I am studying the application of Pade approximations on a system with a dead time. In most cases, we consider a transfer function with a dead time and apply the Pade approximation on it.
Now here is my question: can we introduce a delay in state space? If yes, how one can apply the Pade approximation on it? If no, why is it not possible?
Yes, it is possible to consider Pade approximants for delays in linear state space systems. The simplest approach is to construct the transfer function for the delay and convert this to a state space model.
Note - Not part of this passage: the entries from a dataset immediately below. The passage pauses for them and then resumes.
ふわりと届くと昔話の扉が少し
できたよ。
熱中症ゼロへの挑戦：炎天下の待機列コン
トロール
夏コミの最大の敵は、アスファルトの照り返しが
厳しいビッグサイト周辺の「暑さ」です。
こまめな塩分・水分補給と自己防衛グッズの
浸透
As an example, the second order Pade approximation for a time delay of $T$ is $$ H_{\text{delay}}(s) = \frac{s^2-6/T s+12/T^2}{s^2+6/Ts+12/T^2} $$ which corresponds to a state space system with matrices $$ A_{\text{delay}} = \left[ \begin{array}{cc} 0 & -12/T \\ 1 & -6/T \end{array} \right], \quad B_{\text{delay}} = \left[ \begin{array}{c} 1 \\ 0 \end{array} \right], \quad C_{\text{delay}} = \left[ \begin{array}{c} -12/T & 72/T^2 \end{array} \right] $$ where I have used the companion state space form.
Supposing we want to apply this delay at the input to another linear state space system with matrices $A_{\text{sys}}$, $B_{\text{sys}}$, $C_{\text{sys}}$, $D_{\text{sys}}$, we can achieve this by forming the larger system with matrices: $$ A = \left[ \begin{array}{cc} A_\text{delay} & 0 \\ B_\text{sys} & A_\text{sys} \end{array} \right], \quad B = \left[ \begin{array}{c} B_{\text{delay}} \\ 0 \end{array} \right], \quad C = \left[ \begin{array}{c} D_\text{sys} & C_\text{sys} \end{array} \right], \quad D = 0 $$ In practice, most of this can be carried out easily in Matlab by using the pade() and ss() functions.
I'll answer part of your question. Pade approximation is used to represent delays in rational form. By doing this, you transform exp(-sT) in something like a transfer function, which can be used naturally in state space representation.